Growls can express aggression, a desire to play, or simply that the dog doesn’t want to participate in what’s about to happen next (being picked up for example). For this reason, most pet owners have been urged to treat growls with special attention. This includes always considering the context of a growl, and exercise caution.
Howling may provide long-range communication with other dogs or owners. Howling can be used to locate another pack member, to keep strangers away, or to call the pack for hunting. Some dogs howl when they have separation anxiety.
Whining is a high-pitched vocalization, often produced nasally with the mouth closed. A dog may whine when it wants something (such as food), wants to go outside (possibly to ‘go to the bathroom’), wants to be let off the leash (possibly to greet another dog or a person), or just wants attention. A very insistent dog may add a bark at the end of a whine, in a whine-bark, whine-bark pattern.

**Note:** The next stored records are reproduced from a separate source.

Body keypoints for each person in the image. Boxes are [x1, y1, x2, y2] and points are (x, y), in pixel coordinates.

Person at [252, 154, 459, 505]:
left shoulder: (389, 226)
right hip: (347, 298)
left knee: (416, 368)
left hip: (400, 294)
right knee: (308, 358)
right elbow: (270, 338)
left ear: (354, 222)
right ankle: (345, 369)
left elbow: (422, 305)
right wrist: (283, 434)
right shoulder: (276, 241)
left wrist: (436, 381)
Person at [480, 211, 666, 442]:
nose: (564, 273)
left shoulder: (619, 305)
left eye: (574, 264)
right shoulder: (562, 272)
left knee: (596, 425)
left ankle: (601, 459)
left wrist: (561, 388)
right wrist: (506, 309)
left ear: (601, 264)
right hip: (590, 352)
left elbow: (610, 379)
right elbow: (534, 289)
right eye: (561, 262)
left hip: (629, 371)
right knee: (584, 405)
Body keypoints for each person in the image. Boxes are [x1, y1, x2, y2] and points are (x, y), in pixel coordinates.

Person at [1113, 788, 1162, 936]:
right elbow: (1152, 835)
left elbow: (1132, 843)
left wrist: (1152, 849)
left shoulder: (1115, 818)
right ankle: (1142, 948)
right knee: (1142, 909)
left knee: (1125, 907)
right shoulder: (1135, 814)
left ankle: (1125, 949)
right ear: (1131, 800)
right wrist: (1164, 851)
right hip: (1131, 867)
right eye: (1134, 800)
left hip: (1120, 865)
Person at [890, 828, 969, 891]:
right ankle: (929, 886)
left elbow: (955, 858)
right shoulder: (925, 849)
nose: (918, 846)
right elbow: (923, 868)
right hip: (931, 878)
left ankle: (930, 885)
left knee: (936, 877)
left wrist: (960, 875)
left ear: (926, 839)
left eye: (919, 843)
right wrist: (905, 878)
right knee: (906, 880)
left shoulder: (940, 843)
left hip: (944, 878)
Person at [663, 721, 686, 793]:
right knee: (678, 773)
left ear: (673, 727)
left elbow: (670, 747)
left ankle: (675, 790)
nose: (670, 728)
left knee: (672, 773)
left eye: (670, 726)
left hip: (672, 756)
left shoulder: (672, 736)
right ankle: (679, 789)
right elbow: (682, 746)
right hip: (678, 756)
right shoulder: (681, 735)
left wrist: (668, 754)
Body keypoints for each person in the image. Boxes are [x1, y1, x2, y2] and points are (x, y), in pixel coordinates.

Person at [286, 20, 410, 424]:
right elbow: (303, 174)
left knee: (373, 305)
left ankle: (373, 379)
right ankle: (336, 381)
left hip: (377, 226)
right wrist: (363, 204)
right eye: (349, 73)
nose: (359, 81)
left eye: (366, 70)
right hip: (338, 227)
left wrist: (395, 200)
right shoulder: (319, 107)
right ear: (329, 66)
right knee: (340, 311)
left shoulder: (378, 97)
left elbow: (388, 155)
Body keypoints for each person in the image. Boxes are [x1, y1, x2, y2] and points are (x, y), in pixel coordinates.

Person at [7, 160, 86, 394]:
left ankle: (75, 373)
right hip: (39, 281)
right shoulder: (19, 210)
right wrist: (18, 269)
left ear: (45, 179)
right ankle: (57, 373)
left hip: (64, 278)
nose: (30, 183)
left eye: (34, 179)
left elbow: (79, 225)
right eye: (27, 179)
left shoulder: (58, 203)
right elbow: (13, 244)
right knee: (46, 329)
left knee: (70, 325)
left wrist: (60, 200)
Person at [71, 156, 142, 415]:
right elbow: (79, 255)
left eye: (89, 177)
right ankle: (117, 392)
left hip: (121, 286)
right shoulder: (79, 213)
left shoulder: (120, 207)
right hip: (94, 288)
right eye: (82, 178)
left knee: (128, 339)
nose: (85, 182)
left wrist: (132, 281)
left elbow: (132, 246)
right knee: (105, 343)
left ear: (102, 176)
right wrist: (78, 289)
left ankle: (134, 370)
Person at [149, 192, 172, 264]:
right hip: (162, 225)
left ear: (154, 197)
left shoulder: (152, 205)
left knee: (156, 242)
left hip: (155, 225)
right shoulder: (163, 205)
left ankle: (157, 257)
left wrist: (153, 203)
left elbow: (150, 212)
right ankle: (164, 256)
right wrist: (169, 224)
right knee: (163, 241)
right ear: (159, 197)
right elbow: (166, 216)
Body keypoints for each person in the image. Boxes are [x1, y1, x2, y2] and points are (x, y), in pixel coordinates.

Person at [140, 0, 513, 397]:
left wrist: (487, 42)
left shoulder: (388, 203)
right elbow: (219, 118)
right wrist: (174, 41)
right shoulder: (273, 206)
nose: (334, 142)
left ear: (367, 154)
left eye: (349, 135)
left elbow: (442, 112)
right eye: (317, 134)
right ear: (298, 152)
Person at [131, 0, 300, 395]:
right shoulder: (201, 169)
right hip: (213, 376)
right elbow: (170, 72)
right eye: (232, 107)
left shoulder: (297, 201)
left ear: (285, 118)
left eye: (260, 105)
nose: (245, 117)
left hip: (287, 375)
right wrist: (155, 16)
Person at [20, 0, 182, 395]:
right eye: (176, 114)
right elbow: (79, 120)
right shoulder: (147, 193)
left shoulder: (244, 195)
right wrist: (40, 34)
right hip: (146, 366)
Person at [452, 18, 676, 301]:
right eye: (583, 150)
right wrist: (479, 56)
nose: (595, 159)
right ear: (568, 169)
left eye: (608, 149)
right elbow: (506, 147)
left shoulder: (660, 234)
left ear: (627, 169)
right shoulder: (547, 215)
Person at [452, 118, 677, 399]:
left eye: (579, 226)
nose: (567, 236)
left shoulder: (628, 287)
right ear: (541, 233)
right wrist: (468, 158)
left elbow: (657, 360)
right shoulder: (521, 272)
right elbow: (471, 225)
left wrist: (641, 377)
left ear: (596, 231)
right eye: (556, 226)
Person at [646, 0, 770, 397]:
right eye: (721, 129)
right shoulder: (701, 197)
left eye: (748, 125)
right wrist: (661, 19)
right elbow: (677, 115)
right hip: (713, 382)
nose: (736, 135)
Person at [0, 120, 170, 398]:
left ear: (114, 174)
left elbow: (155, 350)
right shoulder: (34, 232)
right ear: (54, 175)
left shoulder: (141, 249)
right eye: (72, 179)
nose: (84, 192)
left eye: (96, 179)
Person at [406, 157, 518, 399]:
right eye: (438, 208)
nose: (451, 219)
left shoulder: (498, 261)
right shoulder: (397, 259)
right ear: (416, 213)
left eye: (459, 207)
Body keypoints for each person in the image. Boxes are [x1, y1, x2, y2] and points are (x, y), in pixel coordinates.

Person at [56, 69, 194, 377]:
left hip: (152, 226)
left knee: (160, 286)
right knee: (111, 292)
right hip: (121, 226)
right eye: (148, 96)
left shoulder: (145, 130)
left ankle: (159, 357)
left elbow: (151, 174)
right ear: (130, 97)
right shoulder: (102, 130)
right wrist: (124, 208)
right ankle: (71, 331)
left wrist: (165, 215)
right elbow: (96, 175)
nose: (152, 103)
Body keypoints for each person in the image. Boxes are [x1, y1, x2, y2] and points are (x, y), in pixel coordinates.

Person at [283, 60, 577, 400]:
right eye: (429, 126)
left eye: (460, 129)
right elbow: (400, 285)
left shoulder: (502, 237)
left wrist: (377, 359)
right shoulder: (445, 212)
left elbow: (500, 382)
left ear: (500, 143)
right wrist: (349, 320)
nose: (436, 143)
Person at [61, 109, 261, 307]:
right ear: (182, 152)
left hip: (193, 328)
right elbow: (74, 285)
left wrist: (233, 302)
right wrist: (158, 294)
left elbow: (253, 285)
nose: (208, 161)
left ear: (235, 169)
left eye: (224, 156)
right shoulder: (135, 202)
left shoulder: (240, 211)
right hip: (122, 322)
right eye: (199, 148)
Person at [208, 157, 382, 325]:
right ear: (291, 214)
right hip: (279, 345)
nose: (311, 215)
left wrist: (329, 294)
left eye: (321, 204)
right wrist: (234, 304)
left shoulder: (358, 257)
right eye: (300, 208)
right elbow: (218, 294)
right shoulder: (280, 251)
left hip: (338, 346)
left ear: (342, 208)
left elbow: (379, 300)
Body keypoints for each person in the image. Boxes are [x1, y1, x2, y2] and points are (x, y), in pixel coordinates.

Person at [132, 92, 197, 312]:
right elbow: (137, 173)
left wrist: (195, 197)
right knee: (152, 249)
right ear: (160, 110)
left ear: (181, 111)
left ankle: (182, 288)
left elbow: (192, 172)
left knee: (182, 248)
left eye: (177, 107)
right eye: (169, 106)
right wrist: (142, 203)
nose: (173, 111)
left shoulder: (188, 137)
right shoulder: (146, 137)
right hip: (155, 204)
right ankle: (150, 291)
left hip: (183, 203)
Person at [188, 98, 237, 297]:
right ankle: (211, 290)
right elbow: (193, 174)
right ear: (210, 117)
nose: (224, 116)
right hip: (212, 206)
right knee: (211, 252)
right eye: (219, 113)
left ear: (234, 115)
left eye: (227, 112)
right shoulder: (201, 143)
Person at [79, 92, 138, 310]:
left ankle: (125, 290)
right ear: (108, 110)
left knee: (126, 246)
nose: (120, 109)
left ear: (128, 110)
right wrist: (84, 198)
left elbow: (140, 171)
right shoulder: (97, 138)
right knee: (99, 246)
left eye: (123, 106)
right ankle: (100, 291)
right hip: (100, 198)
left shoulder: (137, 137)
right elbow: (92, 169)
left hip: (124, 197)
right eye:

A whimper or a yelp often indicates the dog is in pain. This is often heard when dogs play-fight if one dog bites the other dog too hard. The whimper or yelp is used only when the dog intends to communicate its distress to a pack member (or human) to whom they are submissive or friendly, and the other dog or human is expected to react positively to the communication; dogs engaged in serious fights do not whimper, as this indicates weakness. Dogs also whimper when they are physically abused or neglected by people. Whimpers are often associated with the lowering of the tail between the legs. Whimpers can also indicate strong excitement when a dog is lonely and is suddenly met with affection, such as when a dog is left alone in a house during the day and its owner comes through the door late at night. Such whimpering is often accompanied by licking, jumping, and barking. Whimpering is distinct from barking in that it is softer, higher pitched, and lower volume.
Imitation of Human Speech
Though the phenomenon is not often discussed, some dogs, followed by personal curiosities through observing the vocalization of the humans around them, may try to repeat human speech sounds, or are trained to do so. This kind of vocalization is typically achieved after lengthy training with positive reinforcement techniques. It’s more likely that the dog is exhibiting these behaviors not because they “want” to communicate with humans, but is rather instead a previously reinforced behavior for a reward.